#### [EXERCISE]
Retyping the records exactly is the whole task.

#### [ENTRIES PROVIDED]
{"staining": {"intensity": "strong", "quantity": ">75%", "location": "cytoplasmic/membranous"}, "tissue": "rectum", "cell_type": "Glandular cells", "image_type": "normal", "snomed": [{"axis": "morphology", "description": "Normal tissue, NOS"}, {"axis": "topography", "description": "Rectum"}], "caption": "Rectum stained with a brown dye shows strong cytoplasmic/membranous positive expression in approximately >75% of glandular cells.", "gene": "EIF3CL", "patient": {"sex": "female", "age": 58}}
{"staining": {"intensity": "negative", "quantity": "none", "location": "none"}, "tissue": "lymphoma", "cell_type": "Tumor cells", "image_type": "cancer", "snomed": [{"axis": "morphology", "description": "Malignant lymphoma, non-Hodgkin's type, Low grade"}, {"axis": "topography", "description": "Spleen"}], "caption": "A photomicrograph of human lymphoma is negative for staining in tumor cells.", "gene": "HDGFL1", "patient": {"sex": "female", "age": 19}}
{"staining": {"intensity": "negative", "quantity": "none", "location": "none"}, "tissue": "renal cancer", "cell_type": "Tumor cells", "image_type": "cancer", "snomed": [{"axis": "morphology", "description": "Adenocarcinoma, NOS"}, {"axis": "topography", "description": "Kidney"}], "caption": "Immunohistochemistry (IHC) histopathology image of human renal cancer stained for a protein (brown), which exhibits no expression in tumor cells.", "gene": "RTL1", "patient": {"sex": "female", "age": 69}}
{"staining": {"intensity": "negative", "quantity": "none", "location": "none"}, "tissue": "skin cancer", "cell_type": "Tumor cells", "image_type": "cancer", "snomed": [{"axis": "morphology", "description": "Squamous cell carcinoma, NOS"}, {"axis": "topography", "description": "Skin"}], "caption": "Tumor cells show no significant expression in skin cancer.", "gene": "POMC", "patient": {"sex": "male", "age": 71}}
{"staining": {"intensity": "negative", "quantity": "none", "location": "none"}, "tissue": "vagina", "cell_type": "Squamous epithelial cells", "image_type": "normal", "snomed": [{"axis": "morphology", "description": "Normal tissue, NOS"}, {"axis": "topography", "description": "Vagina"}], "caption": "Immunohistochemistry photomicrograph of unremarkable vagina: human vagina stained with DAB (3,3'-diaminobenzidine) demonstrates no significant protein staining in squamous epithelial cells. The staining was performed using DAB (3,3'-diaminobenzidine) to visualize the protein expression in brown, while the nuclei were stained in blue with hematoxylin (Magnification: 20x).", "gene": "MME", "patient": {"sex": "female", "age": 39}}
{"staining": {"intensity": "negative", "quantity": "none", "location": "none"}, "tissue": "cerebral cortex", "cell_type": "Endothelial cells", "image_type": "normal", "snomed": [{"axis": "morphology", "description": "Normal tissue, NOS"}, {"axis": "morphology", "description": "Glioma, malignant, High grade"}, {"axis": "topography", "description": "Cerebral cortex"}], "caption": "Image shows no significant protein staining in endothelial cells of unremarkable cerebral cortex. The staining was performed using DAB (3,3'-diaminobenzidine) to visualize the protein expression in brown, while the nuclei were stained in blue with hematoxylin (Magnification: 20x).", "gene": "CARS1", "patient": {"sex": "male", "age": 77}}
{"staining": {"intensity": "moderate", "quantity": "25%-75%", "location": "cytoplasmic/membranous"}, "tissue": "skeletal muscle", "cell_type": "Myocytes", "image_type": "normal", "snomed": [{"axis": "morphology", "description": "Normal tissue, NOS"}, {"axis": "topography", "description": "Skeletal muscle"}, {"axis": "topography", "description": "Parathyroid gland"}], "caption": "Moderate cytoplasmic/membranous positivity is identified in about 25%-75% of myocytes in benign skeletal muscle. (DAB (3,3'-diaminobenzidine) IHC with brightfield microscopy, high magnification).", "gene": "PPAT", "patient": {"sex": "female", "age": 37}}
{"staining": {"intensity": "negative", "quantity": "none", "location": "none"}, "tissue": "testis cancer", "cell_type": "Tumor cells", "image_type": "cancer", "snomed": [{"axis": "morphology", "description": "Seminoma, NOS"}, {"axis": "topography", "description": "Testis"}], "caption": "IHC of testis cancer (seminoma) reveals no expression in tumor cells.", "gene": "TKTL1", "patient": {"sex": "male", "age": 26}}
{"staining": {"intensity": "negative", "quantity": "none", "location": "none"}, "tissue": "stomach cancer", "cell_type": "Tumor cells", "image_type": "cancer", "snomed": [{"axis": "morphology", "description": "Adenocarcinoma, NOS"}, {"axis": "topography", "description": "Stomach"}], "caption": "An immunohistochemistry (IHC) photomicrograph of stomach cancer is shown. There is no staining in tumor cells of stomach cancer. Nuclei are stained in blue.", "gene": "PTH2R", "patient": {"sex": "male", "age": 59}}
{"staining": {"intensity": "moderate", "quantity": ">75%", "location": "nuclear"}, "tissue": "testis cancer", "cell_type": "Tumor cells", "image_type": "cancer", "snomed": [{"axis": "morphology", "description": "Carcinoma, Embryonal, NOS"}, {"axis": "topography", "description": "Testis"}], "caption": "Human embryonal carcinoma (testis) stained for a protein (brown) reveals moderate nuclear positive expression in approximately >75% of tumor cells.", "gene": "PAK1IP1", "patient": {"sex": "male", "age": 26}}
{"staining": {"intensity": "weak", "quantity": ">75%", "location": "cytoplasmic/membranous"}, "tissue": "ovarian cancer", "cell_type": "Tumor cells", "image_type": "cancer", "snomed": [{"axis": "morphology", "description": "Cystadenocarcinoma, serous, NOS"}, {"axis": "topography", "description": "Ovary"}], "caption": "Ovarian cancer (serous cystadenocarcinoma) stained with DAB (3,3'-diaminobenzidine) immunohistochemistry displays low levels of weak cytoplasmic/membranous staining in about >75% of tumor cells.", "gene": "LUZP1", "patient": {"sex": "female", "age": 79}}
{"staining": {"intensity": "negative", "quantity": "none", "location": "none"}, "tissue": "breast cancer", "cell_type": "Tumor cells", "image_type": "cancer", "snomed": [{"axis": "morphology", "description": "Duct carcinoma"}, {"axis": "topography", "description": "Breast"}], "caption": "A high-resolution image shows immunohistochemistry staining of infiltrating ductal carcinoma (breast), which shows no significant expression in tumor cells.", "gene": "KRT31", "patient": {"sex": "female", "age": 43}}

#### [TASK RESULT]
{"staining": {"intensity": "strong", "quantity": ">75%", "location": "cytoplasmic/membranous"}, "tissue": "rectum", "cell_type": "Glandular cells", "image_type": "normal", "snomed": [{"axis": "morphology", "description": "Normal tissue, NOS"}, {"axis": "topography", "description": "Rectum"}], "caption": "Rectum stained with a brown dye shows strong cytoplasmic/membranous positive expression in approximately >75% of glandular cells.", "gene": "EIF3CL", "patient": {"sex": "female", "age": 58}}
{"staining": {"intensity": "negative", "quantity": "none", "location": "none"}, "tissue": "lymphoma", "cell_type": "Tumor cells", "image_type": "cancer", "snomed": [{"axis": "morphology", "description": "Malignant lymphoma, non-Hodgkin's type, Low grade"}, {"axis": "topography", "description": "Spleen"}], "caption": "A photomicrograph of human lymphoma is negative for staining in tumor cells.", "gene": "HDGFL1", "patient": {"sex": "female", "age": 19}}
{"staining": {"intensity": "negative", "quantity": "none", "location": "none"}, "tissue": "renal cancer", "cell_type": "Tumor cells", "image_type": "cancer", "snomed": [{"axis": "morphology", "description": "Adenocarcinoma, NOS"}, {"axis": "topography", "description": "Kidney"}], "caption": "Immunohistochemistry (IHC) histopathology image of human renal cancer stained for a protein (brown), which exhibits no expression in tumor cells.", "gene": "RTL1", "patient": {"sex": "female", "age": 69}}
{"staining": {"intensity": "negative", "quantity": "none", "location": "none"}, "tissue": "skin cancer", "cell_type": "Tumor cells", "image_type": "cancer", "snomed": [{"axis": "morphology", "description": "Squamous cell carcinoma, NOS"}, {"axis": "topography", "description": "Skin"}], "caption": "Tumor cells show no significant expression in skin cancer.", "gene": "POMC", "patient": {"sex": "male", "age": 71}}
{"staining": {"intensity": "negative", "quantity": "none", "location": "none"}, "tissue": "vagina", "cell_type": "Squamous epithelial cells", "image_type": "normal", "snomed": [{"axis": "morphology", "description": "Normal tissue, NOS"}, {"axis": "topography", "description": "Vagina"}], "caption": "Immunohistochemistry photomicrograph of unremarkable vagina: human vagina stained with DAB (3,3'-diaminobenzidine) demonstrates no significant protein staining in squamous epithelial cells. The staining was performed using DAB (3,3'-diaminobenzidine) to visualize the protein expression in brown, while the nuclei were stained in blue with hematoxylin (Magnification: 20x).", "gene": "MME", "patient": {"sex": "female", "age": 39}}
{"staining": {"intensity": "negative", "quantity": "none", "location": "none"}, "tissue": "cerebral cortex", "cell_type": "Endothelial cells", "image_type": "normal", "snomed": [{"axis": "morphology", "description": "Normal tissue, NOS"}, {"axis": "morphology", "description": "Glioma, malignant, High grade"}, {"axis": "topography", "description": "Cerebral cortex"}], "caption": "Image shows no significant protein staining in endothelial cells of unremarkable cerebral cortex. The staining was performed using DAB (3,3'-diaminobenzidine) to visualize the protein expression in brown, while the nuclei were stained in blue with hematoxylin (Magnification: 20x).", "gene": "CARS1", "patient": {"sex": "male", "age": 77}}
{"staining": {"intensity": "moderate", "quantity": "25%-75%", "location": "cytoplasmic/membranous"}, "tissue": "skeletal muscle", "cell_type": "Myocytes", "image_type": "normal", "snomed": [{"axis": "morphology", "description": "Normal tissue, NOS"}, {"axis": "topography", "description": "Skeletal muscle"}, {"axis": "topography", "description": "Parathyroid gland"}], "caption": "Moderate cytoplasmic/membranous positivity is identified in about 25%-75% of myocytes in benign skeletal muscle. (DAB (3,3'-diaminobenzidine) IHC with brightfield microscopy, high magnification).", "gene": "PPAT", "patient": {"sex": "female", "age": 37}}
{"staining": {"intensity": "negative", "quantity": "none", "location": "none"}, "tissue": "testis cancer", "cell_type": "Tumor cells", "image_type": "cancer", "snomed": [{"axis": "morphology", "description": "Seminoma, NOS"}, {"axis": "topography", "description": "Testis"}], "caption": "IHC of testis cancer (seminoma) reveals no expression in tumor cells.", "gene": "TKTL1", "patient": {"sex": "male", "age": 26}}
{"staining": {"intensity": "negative", "quantity": "none", "location": "none"}, "tissue": "stomach cancer", "cell_type": "Tumor cells", "image_type": "cancer", "snomed": [{"axis": "morphology", "description": "Adenocarcinoma, NOS"}, {"axis": "topography", "description": "Stomach"}], "caption": "An immunohistochemistry (IHC) photomicrograph of stomach cancer is shown. There is no staining in tumor cells of stomach cancer. Nuclei are stained in blue.", "gene": "PTH2R", "patient": {"sex": "male", "age": 59}}
{"staining": {"intensity": "moderate", "quantity": ">75%", "location": "nuclear"}, "tissue": "testis cancer", "cell_type": "Tumor cells", "image_type": "cancer", "snomed": [{"axis": "morphology", "description": "Carcinoma, Embryonal, NOS"}, {"axis": "topography", "description": "Testis"}], "caption": "Human embryonal carcinoma (testis) stained for a protein (brown) reveals moderate nuclear positive expression in approximately >75% of tumor cells.", "gene": "PAK1IP1", "patient": {"sex": "male", "age": 26}}
{"staining": {"intensity": "weak", "quantity": ">75%", "location": "cytoplasmic/membranous"}, "tissue": "ovarian cancer", "cell_type": "Tumor cells", "image_type": "cancer", "snomed": [{"axis": "morphology", "description": "Cystadenocarcinoma, serous, NOS"}, {"axis": "topography", "description": "Ovary"}], "caption": "Ovarian cancer (serous cystadenocarcinoma) stained with DAB (3,3'-diaminobenzidine) immunohistochemistry displays low levels of weak cytoplasmic/membranous staining in about >75% of tumor cells.", "gene": "LUZP1", "patient": {"sex": "female", "age": 79}}
{"staining": {"intensity": "negative", "quantity": "none", "location": "none"}, "tissue": "breast cancer", "cell_type": "Tumor cells", "image_type": "cancer", "snomed": [{"axis": "morphology", "description": "Duct carcinoma"}, {"axis": "topography", "description": "Breast"}], "caption": "A high-resolution image shows immunohistochemistry staining of infiltrating ductal carcinoma (breast), which shows no significant expression in tumor cells.", "gene": "KRT31", "patient": {"sex": "female", "age": 43}}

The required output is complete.